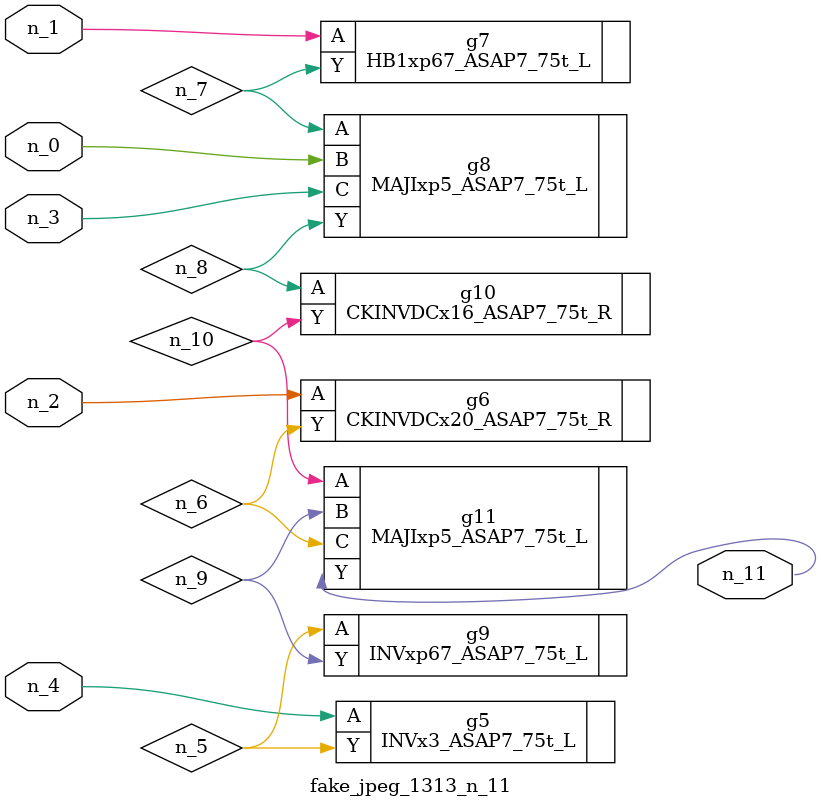
<source format=v>
module fake_jpeg_1313_n_11 (n_3, n_2, n_1, n_0, n_4, n_11);

input n_3;
input n_2;
input n_1;
input n_0;
input n_4;

output n_11;

wire n_10;
wire n_8;
wire n_9;
wire n_6;
wire n_5;
wire n_7;

INVx3_ASAP7_75t_L g5 ( 
.A(n_4),
.Y(n_5)
);

CKINVDCx20_ASAP7_75t_R g6 ( 
.A(n_2),
.Y(n_6)
);

HB1xp67_ASAP7_75t_L g7 ( 
.A(n_1),
.Y(n_7)
);

MAJIxp5_ASAP7_75t_L g8 ( 
.A(n_7),
.B(n_0),
.C(n_3),
.Y(n_8)
);

CKINVDCx16_ASAP7_75t_R g10 ( 
.A(n_8),
.Y(n_10)
);

INVxp67_ASAP7_75t_L g9 ( 
.A(n_5),
.Y(n_9)
);

MAJIxp5_ASAP7_75t_L g11 ( 
.A(n_10),
.B(n_9),
.C(n_6),
.Y(n_11)
);


endmodule
</source>
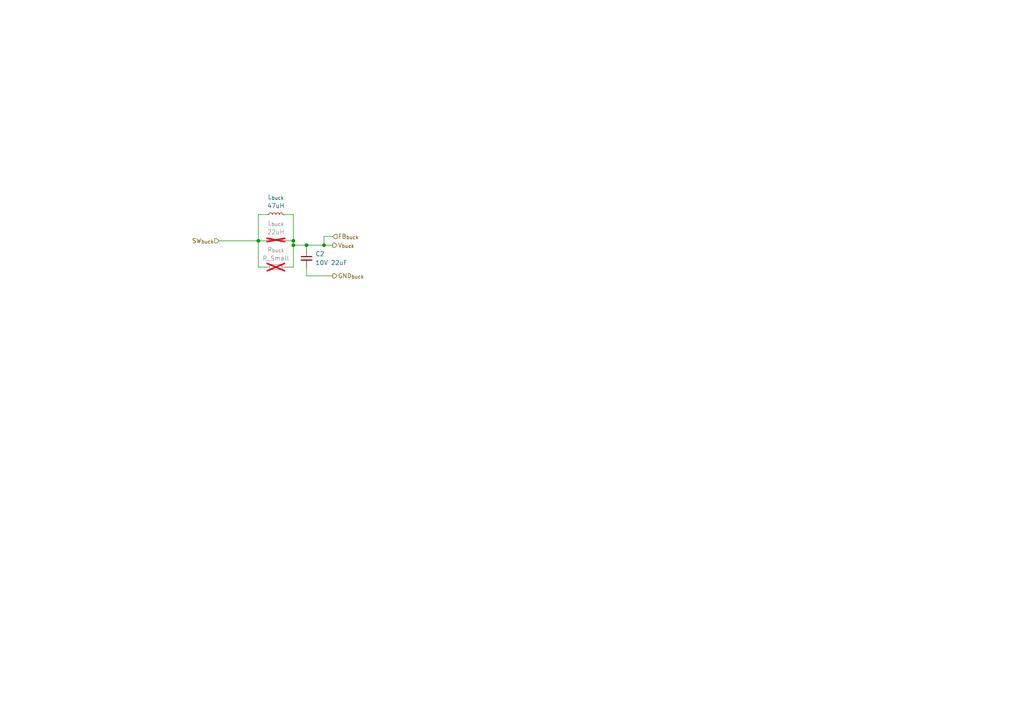
<source format=kicad_sch>
(kicad_sch (version 20230121) (generator eeschema)

  (uuid cf01a826-f3d0-4afa-acca-5b5e1b384fa0)

  (paper "A4")

  

  (junction (at 85.09 71.12) (diameter 0) (color 0 0 0 0)
    (uuid 5132213a-586a-4872-951f-b803d836a212)
  )
  (junction (at 74.93 69.85) (diameter 0) (color 0 0 0 0)
    (uuid 515ca961-7b4a-4947-980f-09d4f9310b89)
  )
  (junction (at 93.98 71.12) (diameter 0) (color 0 0 0 0)
    (uuid 7f1565ca-3ef7-493a-aebf-3f24b07a35e0)
  )
  (junction (at 85.09 69.85) (diameter 0) (color 0 0 0 0)
    (uuid 88398676-8283-4cea-b8a5-4421de2268ea)
  )
  (junction (at 88.9 71.12) (diameter 0) (color 0 0 0 0)
    (uuid d4b47e2a-df8b-4235-9de4-a9be14f3c917)
  )

  (wire (pts (xy 74.93 77.47) (xy 77.47 77.47))
    (stroke (width 0) (type default))
    (uuid 167fce6c-1f2a-4020-b2b2-f832d66b97a8)
  )
  (wire (pts (xy 63.5 69.85) (xy 74.93 69.85))
    (stroke (width 0) (type default))
    (uuid 1e97eb01-3826-43ed-8d9a-cb32d0743038)
  )
  (wire (pts (xy 82.55 77.47) (xy 85.09 77.47))
    (stroke (width 0) (type default))
    (uuid 29d03e8e-10b6-40d7-9910-e2771cc69362)
  )
  (wire (pts (xy 96.52 71.12) (xy 93.98 71.12))
    (stroke (width 0) (type default))
    (uuid 2f513d0c-2712-4f59-843b-2cb605ca90af)
  )
  (wire (pts (xy 85.09 69.85) (xy 85.09 71.12))
    (stroke (width 0) (type default))
    (uuid 3671dfc8-b3b5-42fc-ac1f-aea53883ca82)
  )
  (wire (pts (xy 74.93 69.85) (xy 77.47 69.85))
    (stroke (width 0) (type default))
    (uuid 3dddec42-836b-4e06-8ace-5348e41e6fed)
  )
  (wire (pts (xy 85.09 71.12) (xy 85.09 77.47))
    (stroke (width 0) (type default))
    (uuid 44c96b80-81f7-4600-b174-8b045bccb6ac)
  )
  (wire (pts (xy 85.09 62.23) (xy 85.09 69.85))
    (stroke (width 0) (type default))
    (uuid 45cdbbfd-fd33-4f0a-bd4f-3b4abd520088)
  )
  (wire (pts (xy 96.52 68.58) (xy 93.98 68.58))
    (stroke (width 0) (type default))
    (uuid 48723aaf-8856-4359-9133-11c7e62dbfa9)
  )
  (wire (pts (xy 77.47 62.23) (xy 74.93 62.23))
    (stroke (width 0) (type default))
    (uuid 4b8a326a-eba8-49f0-9a20-330c142199c7)
  )
  (wire (pts (xy 74.93 62.23) (xy 74.93 69.85))
    (stroke (width 0) (type default))
    (uuid 5c55d524-5189-4e55-b4a2-85751c1853cd)
  )
  (wire (pts (xy 82.55 62.23) (xy 85.09 62.23))
    (stroke (width 0) (type default))
    (uuid 7d4bc242-e61d-44d8-899b-caaf02236b3a)
  )
  (wire (pts (xy 88.9 71.12) (xy 85.09 71.12))
    (stroke (width 0) (type default))
    (uuid 9019419c-5d9b-4d1b-88ac-28fdeba86e5f)
  )
  (wire (pts (xy 74.93 69.85) (xy 74.93 77.47))
    (stroke (width 0) (type default))
    (uuid 9ca9e7b2-46bc-405d-ac89-289edf3ac002)
  )
  (wire (pts (xy 96.52 80.01) (xy 88.9 80.01))
    (stroke (width 0) (type default))
    (uuid a09d3395-ad8b-4d1d-a6b3-4835e68d3c49)
  )
  (wire (pts (xy 93.98 71.12) (xy 88.9 71.12))
    (stroke (width 0) (type default))
    (uuid c6b03ad3-ebde-4f31-9ed5-13abb3142fec)
  )
  (wire (pts (xy 85.09 69.85) (xy 82.55 69.85))
    (stroke (width 0) (type default))
    (uuid d30be1c1-4aec-488f-b88f-e51efde708fc)
  )
  (wire (pts (xy 88.9 71.12) (xy 88.9 72.39))
    (stroke (width 0) (type default))
    (uuid df95e9e2-72df-4d68-9992-44c8d9f86da3)
  )
  (wire (pts (xy 93.98 68.58) (xy 93.98 71.12))
    (stroke (width 0) (type default))
    (uuid e84afaf1-8bfc-4c3d-b217-9fe8c5967c76)
  )
  (wire (pts (xy 88.9 77.47) (xy 88.9 80.01))
    (stroke (width 0) (type default))
    (uuid fe2003a1-dccb-4278-b037-d921ba6b9bc9)
  )

  (hierarchical_label "FB_{buck}" (shape input) (at 96.52 68.58 0) (fields_autoplaced)
    (effects (font (size 1.27 1.27)) (justify left))
    (uuid 231a5156-5683-44b1-a5b0-331d973d5f74)
  )
  (hierarchical_label "GND_{buck}" (shape output) (at 96.52 80.01 0) (fields_autoplaced)
    (effects (font (size 1.27 1.27)) (justify left))
    (uuid 8b266358-3bb5-43fb-9072-8d09d1add800)
  )
  (hierarchical_label "V_{buck}" (shape output) (at 96.52 71.12 0) (fields_autoplaced)
    (effects (font (size 1.27 1.27)) (justify left))
    (uuid cbd38d6d-a34b-49d9-bb41-ea804f85ba92)
  )
  (hierarchical_label "SW_{buck}" (shape input) (at 63.5 69.85 180) (fields_autoplaced)
    (effects (font (size 1.27 1.27)) (justify right))
    (uuid f6c65943-656a-4acd-a4b9-7d7be431d5d9)
  )

  (symbol (lib_id "Device:L_Small") (at 80.01 69.85 90) (unit 1)
    (in_bom yes) (on_board yes) (dnp yes) (fields_autoplaced)
    (uuid 3d1121a1-5b87-4995-8259-84f941156eb7)
    (property "Reference" "L_{buck}" (at 80.01 64.77 90)
      (effects (font (size 1.27 1.27)))
    )
    (property "Value" "22uH" (at 80.01 67.31 90)
      (effects (font (size 1.27 1.27)))
    )
    (property "Footprint" "" (at 80.01 69.85 0)
      (effects (font (size 1.27 1.27)) hide)
    )
    (property "Datasheet" "~" (at 80.01 69.85 0)
      (effects (font (size 1.27 1.27)) hide)
    )
    (property "Sim.Enable" "0" (at 80.01 69.85 0)
      (effects (font (size 1.27 1.27)) hide)
    )
    (pin "1" (uuid 3ed244fc-dd01-4182-8a21-24df1897a87d))
    (pin "2" (uuid 50b536cf-3df4-4b18-a697-fe05c06034ce))
    (instances
      (project "telescope"
        (path "/ab971623-295e-4b4e-9159-ef738a0d0f6a/a300b79c-df14-446a-a35d-0d329278ee79"
          (reference "L_{buck}") (unit 1)
        )
      )
    )
  )

  (symbol (lib_id "Device:L_Small") (at 80.01 62.23 90) (unit 1)
    (in_bom yes) (on_board yes) (dnp no) (fields_autoplaced)
    (uuid 51307bed-6379-4273-bb97-f8eb69d26d6c)
    (property "Reference" "L_{buck}" (at 80.01 57.15 90)
      (effects (font (size 1.27 1.27)))
    )
    (property "Value" "47uH" (at 80.01 59.69 90)
      (effects (font (size 1.27 1.27)))
    )
    (property "Footprint" "" (at 80.01 62.23 0)
      (effects (font (size 1.27 1.27)) hide)
    )
    (property "Datasheet" "~" (at 80.01 62.23 0)
      (effects (font (size 1.27 1.27)) hide)
    )
    (pin "1" (uuid 8051e9a1-7a1f-423f-b818-e817e103b41c))
    (pin "2" (uuid bcbf77f7-f3ba-414a-b4c3-d7583a661152))
    (instances
      (project "telescope"
        (path "/ab971623-295e-4b4e-9159-ef738a0d0f6a/a300b79c-df14-446a-a35d-0d329278ee79"
          (reference "L_{buck}") (unit 1)
        )
      )
    )
  )

  (symbol (lib_id "Device:C_Small") (at 88.9 74.93 0) (unit 1)
    (in_bom yes) (on_board yes) (dnp no) (fields_autoplaced)
    (uuid 68f995de-2173-4081-8600-375e47be62d5)
    (property "Reference" "C2" (at 91.44 73.6663 0)
      (effects (font (size 1.27 1.27)) (justify left))
    )
    (property "Value" "10V 22uF" (at 91.44 76.2063 0)
      (effects (font (size 1.27 1.27)) (justify left))
    )
    (property "Footprint" "" (at 88.9 74.93 0)
      (effects (font (size 1.27 1.27)) hide)
    )
    (property "Datasheet" "~" (at 88.9 74.93 0)
      (effects (font (size 1.27 1.27)) hide)
    )
    (pin "1" (uuid ffc32b4c-16fd-40d2-9f5e-4408f692a3fc))
    (pin "2" (uuid a3af2369-a4e9-49cd-acbb-7a15a1a84483))
    (instances
      (project "telescope"
        (path "/ab971623-295e-4b4e-9159-ef738a0d0f6a/a300b79c-df14-446a-a35d-0d329278ee79"
          (reference "C2") (unit 1)
        )
      )
    )
  )

  (symbol (lib_id "Device:R_Small") (at 80.01 77.47 90) (unit 1)
    (in_bom yes) (on_board yes) (dnp yes) (fields_autoplaced)
    (uuid b33a14fd-45cd-4d98-9209-263cc16f976b)
    (property "Reference" "R_{buck}" (at 80.01 72.39 90)
      (effects (font (size 1.27 1.27)))
    )
    (property "Value" "R_Small" (at 80.01 74.93 90)
      (effects (font (size 1.27 1.27)))
    )
    (property "Footprint" "" (at 80.01 77.47 0)
      (effects (font (size 1.27 1.27)) hide)
    )
    (property "Datasheet" "~" (at 80.01 77.47 0)
      (effects (font (size 1.27 1.27)) hide)
    )
    (pin "1" (uuid 5a3f6ab5-5f44-445b-bf40-2d7779cd3a13))
    (pin "2" (uuid e35bab1d-cf21-4c74-840f-391c8cb05d48))
    (instances
      (project "telescope"
        (path "/ab971623-295e-4b4e-9159-ef738a0d0f6a/a300b79c-df14-446a-a35d-0d329278ee79"
          (reference "R_{buck}") (unit 1)
        )
      )
    )
  )
)

</source>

-------------------------

▶ **ABOUT THIS TASK**: Your reply must consist of the number of lines in the material above that include "unit", and nothing else.

▶ **TASK RESPONSE**: 8